After the Pequot War, as local historians observed, that Wequash was filled with "respect for English power" and "it awakened a spirit of inquiry in regard to the Englishmen's God, which led him finally to a hearty and influential reception of Christianity". After this experience, Wequash returned to local Native Americans as a missionary preaching about Christ for which he was persecuted by them. Wequash's tombstone in Lyme, Connecticut, refers to him as New England's first Indian convert.
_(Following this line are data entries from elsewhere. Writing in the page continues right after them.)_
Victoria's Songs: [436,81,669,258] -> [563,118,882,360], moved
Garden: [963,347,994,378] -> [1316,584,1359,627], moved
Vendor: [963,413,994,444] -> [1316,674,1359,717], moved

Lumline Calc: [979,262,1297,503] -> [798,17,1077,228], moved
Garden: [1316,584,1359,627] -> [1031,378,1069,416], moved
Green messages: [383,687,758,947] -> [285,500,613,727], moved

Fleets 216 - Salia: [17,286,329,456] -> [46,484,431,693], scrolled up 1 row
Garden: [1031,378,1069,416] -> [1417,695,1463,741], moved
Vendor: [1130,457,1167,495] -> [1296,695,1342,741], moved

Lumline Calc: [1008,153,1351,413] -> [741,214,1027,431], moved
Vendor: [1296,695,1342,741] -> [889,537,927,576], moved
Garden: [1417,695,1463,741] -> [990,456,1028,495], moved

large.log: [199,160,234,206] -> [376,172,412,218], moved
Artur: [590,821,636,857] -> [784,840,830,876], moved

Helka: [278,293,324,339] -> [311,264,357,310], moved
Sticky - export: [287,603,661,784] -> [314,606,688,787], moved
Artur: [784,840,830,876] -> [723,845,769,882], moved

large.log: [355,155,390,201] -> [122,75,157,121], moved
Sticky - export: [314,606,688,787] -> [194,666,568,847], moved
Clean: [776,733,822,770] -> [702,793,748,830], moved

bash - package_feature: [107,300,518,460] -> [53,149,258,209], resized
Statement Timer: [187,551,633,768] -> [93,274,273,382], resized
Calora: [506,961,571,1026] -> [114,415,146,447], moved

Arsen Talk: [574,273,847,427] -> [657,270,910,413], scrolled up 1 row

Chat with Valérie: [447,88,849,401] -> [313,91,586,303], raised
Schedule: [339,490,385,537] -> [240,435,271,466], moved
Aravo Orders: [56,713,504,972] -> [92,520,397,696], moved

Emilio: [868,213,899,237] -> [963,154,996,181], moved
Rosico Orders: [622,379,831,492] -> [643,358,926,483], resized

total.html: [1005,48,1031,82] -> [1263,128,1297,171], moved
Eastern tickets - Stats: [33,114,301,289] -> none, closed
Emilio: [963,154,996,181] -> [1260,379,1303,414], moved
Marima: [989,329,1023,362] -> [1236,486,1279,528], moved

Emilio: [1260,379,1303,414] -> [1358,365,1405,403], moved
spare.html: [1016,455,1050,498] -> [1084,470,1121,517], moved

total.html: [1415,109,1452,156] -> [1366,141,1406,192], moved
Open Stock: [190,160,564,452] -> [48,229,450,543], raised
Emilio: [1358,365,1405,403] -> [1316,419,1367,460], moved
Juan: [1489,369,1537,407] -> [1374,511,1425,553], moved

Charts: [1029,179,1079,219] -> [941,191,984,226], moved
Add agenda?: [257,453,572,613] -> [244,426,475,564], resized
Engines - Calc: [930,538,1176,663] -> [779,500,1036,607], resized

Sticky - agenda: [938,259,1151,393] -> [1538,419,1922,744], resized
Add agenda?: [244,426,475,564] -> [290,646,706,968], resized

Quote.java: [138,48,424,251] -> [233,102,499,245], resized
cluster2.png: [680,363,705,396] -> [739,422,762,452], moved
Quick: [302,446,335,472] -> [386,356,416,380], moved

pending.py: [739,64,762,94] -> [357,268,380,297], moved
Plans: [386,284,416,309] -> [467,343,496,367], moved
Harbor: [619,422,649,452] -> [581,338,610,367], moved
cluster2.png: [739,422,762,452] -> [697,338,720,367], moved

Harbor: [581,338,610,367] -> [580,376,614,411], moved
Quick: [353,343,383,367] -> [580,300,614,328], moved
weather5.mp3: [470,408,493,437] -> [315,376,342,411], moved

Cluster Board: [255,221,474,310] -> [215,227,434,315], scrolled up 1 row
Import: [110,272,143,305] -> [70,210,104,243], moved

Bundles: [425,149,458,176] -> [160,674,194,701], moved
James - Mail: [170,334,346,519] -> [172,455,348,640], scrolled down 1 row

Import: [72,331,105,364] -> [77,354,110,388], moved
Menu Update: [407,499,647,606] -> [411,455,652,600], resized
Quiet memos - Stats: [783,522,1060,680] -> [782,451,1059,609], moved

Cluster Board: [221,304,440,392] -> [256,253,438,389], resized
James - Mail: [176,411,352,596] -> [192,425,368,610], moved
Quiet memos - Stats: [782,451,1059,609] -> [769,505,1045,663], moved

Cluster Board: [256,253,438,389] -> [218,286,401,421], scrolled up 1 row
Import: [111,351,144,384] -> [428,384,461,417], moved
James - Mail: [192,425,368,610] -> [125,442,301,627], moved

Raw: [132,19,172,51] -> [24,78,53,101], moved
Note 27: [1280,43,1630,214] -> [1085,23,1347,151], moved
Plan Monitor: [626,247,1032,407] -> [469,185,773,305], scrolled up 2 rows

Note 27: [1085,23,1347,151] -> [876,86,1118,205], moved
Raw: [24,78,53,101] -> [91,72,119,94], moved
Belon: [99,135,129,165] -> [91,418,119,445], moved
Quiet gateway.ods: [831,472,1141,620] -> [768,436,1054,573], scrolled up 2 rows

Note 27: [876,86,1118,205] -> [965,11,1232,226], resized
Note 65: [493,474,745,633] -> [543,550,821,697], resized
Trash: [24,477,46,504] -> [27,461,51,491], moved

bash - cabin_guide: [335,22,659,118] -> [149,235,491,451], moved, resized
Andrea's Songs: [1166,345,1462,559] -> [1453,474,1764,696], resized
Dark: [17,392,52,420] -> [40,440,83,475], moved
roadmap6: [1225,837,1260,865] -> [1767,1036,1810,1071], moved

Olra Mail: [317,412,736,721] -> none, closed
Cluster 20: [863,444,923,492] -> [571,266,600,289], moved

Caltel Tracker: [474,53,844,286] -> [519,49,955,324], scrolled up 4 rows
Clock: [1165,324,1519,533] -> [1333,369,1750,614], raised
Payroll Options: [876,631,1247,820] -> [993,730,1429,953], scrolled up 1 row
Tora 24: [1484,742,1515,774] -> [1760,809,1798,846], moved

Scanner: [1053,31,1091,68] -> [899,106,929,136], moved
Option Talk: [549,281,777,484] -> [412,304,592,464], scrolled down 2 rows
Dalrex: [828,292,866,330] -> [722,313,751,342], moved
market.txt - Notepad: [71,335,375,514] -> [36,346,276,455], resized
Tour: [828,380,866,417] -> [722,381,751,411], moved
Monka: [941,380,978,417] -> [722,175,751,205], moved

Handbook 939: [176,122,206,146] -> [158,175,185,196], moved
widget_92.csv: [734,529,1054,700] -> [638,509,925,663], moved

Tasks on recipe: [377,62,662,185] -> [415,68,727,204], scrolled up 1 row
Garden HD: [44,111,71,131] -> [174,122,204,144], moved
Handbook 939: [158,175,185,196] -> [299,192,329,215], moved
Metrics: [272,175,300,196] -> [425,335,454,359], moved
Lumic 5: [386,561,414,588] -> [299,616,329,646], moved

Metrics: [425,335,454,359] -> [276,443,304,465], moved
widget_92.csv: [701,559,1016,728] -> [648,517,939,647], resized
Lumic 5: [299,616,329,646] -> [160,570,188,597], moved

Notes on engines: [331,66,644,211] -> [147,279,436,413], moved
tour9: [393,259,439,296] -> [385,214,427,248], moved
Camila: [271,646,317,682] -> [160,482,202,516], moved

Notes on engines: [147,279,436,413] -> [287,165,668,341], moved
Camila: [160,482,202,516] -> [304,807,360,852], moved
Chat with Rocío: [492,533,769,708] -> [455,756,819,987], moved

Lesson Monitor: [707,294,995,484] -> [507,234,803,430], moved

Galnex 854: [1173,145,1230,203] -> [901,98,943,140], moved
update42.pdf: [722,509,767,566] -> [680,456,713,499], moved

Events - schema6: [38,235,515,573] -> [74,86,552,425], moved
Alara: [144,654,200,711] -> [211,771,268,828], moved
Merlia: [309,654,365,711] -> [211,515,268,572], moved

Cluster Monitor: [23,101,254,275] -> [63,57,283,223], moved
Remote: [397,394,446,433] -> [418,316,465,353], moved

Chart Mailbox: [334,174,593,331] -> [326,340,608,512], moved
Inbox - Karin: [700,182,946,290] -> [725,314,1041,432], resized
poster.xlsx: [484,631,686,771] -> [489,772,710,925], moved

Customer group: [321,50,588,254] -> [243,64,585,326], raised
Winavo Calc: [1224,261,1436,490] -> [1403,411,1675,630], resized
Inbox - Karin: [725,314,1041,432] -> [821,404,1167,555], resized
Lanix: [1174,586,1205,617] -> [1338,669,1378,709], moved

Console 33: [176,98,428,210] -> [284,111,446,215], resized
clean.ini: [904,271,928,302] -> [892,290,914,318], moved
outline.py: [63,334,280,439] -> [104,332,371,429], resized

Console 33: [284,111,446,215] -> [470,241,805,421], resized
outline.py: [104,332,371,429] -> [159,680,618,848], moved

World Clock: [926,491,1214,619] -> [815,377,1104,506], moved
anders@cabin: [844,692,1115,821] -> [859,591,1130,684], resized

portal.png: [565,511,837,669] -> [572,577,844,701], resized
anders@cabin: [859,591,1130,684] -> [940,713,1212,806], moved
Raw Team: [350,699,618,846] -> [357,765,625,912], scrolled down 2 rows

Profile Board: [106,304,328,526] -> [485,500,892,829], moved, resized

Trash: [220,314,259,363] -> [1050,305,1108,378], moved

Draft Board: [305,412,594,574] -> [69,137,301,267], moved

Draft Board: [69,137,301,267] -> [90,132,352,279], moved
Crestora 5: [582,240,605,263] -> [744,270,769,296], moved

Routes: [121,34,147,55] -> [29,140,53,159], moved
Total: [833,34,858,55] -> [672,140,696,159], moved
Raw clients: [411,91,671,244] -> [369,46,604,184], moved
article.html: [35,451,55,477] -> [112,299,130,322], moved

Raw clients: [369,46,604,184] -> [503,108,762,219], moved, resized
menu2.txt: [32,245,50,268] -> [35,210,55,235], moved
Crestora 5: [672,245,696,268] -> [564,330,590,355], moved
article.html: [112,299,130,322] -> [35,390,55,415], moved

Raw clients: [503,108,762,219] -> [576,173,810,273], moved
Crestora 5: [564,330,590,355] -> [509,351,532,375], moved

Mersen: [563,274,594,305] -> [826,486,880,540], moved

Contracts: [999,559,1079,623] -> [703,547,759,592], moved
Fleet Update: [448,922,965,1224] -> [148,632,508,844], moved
Many Puritans in Massachusetts such as Governor John Winthrop wrote about Wequash's conversion as the first Native American conversion to Christianity, and New England's First Fruits was published in 1643 describing Wequash's experience. This was later used to justify the Massachusetts Bay Colony's existence as a mission in evangelizing to Native Americans. In A Key Into the Language of America Roger Williams spoke more skeptically of Wequash's conversion and described how on his deathbed Wequash thanked Williams for explaining Christianity to him at his home in Providence, but Williams still had concerns about whether Wequash had truly been converted. Wequash died in 1642 in the home of Colonel George Fenwick, co-founder of the Saybrook Colony, and there were suspicions that Wequash had been poisoned for his relationship with the English. He was "buried in the Christian Indian burying ground on the west side of the bay near the mount of the Niantic river." Prior to his death Wequash requested that his son Wequash be raised by the English settlers, and his son, Wenamoag, went to live with Colonel George Fenwick in the Saybrook Fort, but it is unknown what happened to him after Fenwick's wife died and Fenwick returned to England in 1645. Wequash's younger brother, Harman Garrett (Cashawashett), took the name "Wequash Cooke II" for a period after Wequash's death and attempted to assume his leadership role.